Chorreise ins Burgund / Dijon

Für einmal war gut beraten, wer anstelle des Regenschirms die Badehose mit auf die Reise nahm. Bei hochsommerlichen Temperaturen führte die erste Etappe im klimatisierten Bus via Mulhouse nach Dijon. Die Zeit vor der Stadtführung nutzten viele für einen ersten Spaziergang, eine kleine Mahlzeit oder zum Kauf von Badesachen in den ‚Galleries Lafayette‘.

Auf dem ‘Rundgang der Eulen‘ durch die beschauliche Innenstadt gab es nebst schönen Gässchen, grandiosen Plätzen, Kirchen und der historischen Markthalle viele pittoreske Ecken zu bewundern. So auch die alte Weinschänke, in welcher Gérard Depardieu im Film als Philosoph, Rauf‐ und Trunkenbold Cyrano de Bergerac zu Höchstform auflief.

Die Stadt gibt sich selbstbewusst und ist stolz auf ihre Söhne. Nebst Grössen mit sinkendem Bekanntheitsgrad, wie etwa ‚Karl dem Kühnen‘ dürfte Gustave Bönickhausen allen ein Begriff sein.

„Ohne Dijon wäre Paris nicht, wie heute es ist“ erklärte uns die nette Führerin. Wohl zu Recht, haben doch die Bauwerke des deutschstämmigen Mannes – genannt Eiffel – das Antlitz vieler Städte geprägt und auch die Eisenstruktur der stilvollen Markthalle basiert auf seinen Plänen. Speziell für die Freunde des Aperitifs erwähnenswert wäre da auch noch Bürgermeister Félix Kir (1876‐1968). Ihm verdankt die Welt das gleichnamige Getränk aus dem Weisswein Bourgogne Aligoté mit etwas Crème de Cassis. In der edlen Version mit Champagner auch als ‚Kir Royal‘ bekannt. Für schmunzeln sorgten die zahlreichen und teils etwas ‚schrägen‘ Hochzeitsgesellschaften vor dem Stadthaus und in der überlaufenen ‚ salle d’attente de mariage‘.

Weiter ging es zu Abendessen, Übernachtung und Bad im erfrischenden Pool nach Nuit St. George ins idyllische Landhotel ‚La Gentilhommière‘. Das abendliche ‚Menu Terroir‘ hielt gleich einige Herausforderungen bereit. Nach dem von Ehrenmitglied Erich spendierten Apéro mit Kir (siehe oben), ging es zunächst um die Frage ‚Escargots der Bourgogne‘ (Schnecken), oder doch lieber

‚Jambon Persillé‘? Darauf folgte die Qual der Wahl des Weines aus einer Karte mit dem Umfang eines Telefonbuchs und Preisen die einem das Fürchten lehren konnten. Doch damit nicht genug. Derweil sich ‚nouvelle Cuisine‘ Portionen üblicherweise bequem in eine Briefmarke einwickeln lassen, ging es hier deftig zur Sache. Brav die aufgetischten Vorspeisen restlos aufessend, sahen sich einige anschliessend unverhofft ausser Stande, den delikaten und in einer Arbeitergamelle servierten Hauptgang ‚Boeuf Bourguignon‘ auch nur anzurühren.

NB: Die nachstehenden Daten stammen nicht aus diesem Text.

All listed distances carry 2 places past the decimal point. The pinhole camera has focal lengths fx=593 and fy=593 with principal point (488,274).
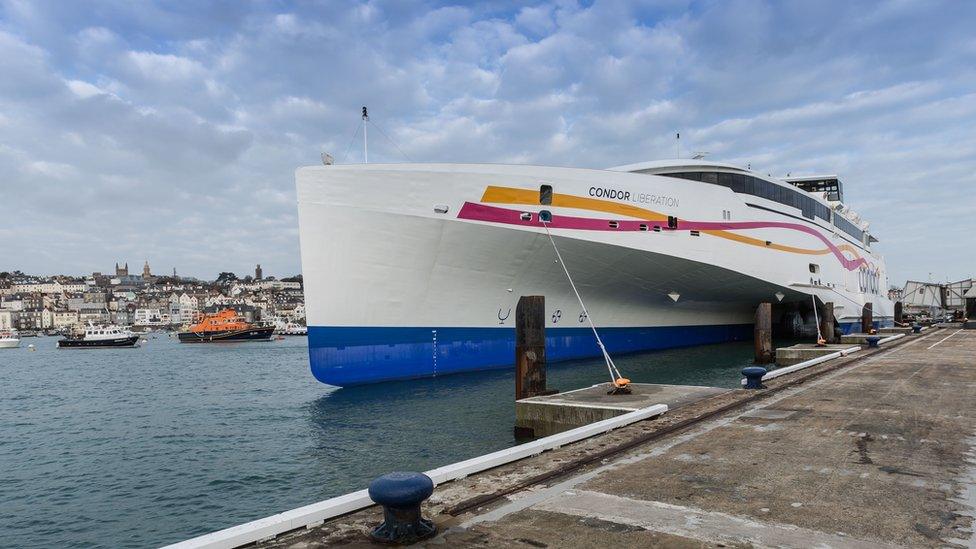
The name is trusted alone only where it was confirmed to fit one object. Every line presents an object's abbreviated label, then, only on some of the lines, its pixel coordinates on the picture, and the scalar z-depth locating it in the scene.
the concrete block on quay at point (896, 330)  37.78
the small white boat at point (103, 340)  76.12
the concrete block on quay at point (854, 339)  28.20
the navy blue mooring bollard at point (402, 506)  4.38
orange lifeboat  84.12
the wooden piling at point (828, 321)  29.97
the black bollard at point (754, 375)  11.90
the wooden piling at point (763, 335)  23.97
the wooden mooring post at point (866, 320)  34.31
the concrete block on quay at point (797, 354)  21.41
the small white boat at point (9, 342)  91.00
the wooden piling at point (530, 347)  12.46
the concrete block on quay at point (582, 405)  10.23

Durch diese Lektion geläutert und entsprechend vorsichtiger, kam dafür am Sonntagmorgen bei der Degustation in Chevrey Chambertin niemand in Versuchung, alle gereichten Proben auszutrinken. Meine persönlichen Erkenntnisse der Degustation lassen sich wie folgt zusammenfassen. Erstens: wider Erwarten weisen edle Etiketten mit goldener Krone und Löwen nicht immer auf ein Château als Herkunft hin. Und zweitens: selbst Kleinstproduzenten wie der sympathische Philippe Rossignol mit Frau, sind auch ohne Château in der Lage, in ihrer improvisiert wirkenden Kellerei, bestehend aus ausgebauter Garage und Keller ihres Hauses, hervorragende und gut bewertete Weine herzustellen. Die Rückfahrt durch die malerische Landschaft wurde durch einem Abstecher zu Le Corbusiers berühmter Marienkapelle in Ronchamps aufgelockert. Nach einem kleinen Imbiss überraschte der Chor die anwesenden Besucher mit dem ausdrucksvollen ‚Ave Maria‘ von J. Arcadelt. Dies war denn auch der musikalische Höhepunkt unserer Reise, die alles bot was man sich wünschen kann. Merci Emilia et Hélène – et à une prochaine fois!